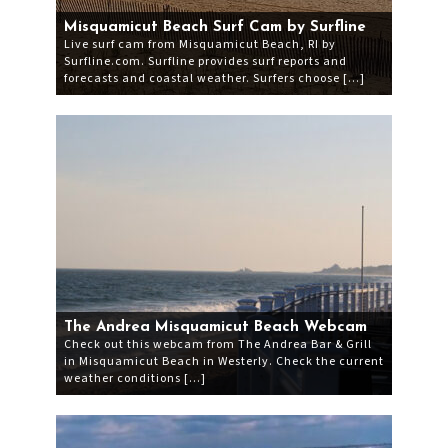
Misquamicut Beach Surf Cam by Surfline
Live surf cam from Misquamicut Beach, RI by
Surfline.com. Surfline provides surf reports and
forecasts and coastal weather. Surfers choose […]
The Andrea Misquamicut Beach Webcam
Check out this webcam from The Andrea Bar & Grill
in Misquamicut Beach in Westerly. Check the current
weather conditions […]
##############################
Replace each "weather" in the data with "wind", and write out all the text again, otherwise unchanged and without the pictures.

Misquamicut Beach Surf Cam by Surfline
Live surf cam from Misquamicut Beach, RI by
Surfline.com. Surfline provides surf reports and
forecasts and coastal wind. Surfers choose […]
The Andrea Misquamicut Beach Webcam
Check out this webcam from The Andrea Bar & Grill
in Misquamicut Beach in Westerly. Check the current
wind conditions […]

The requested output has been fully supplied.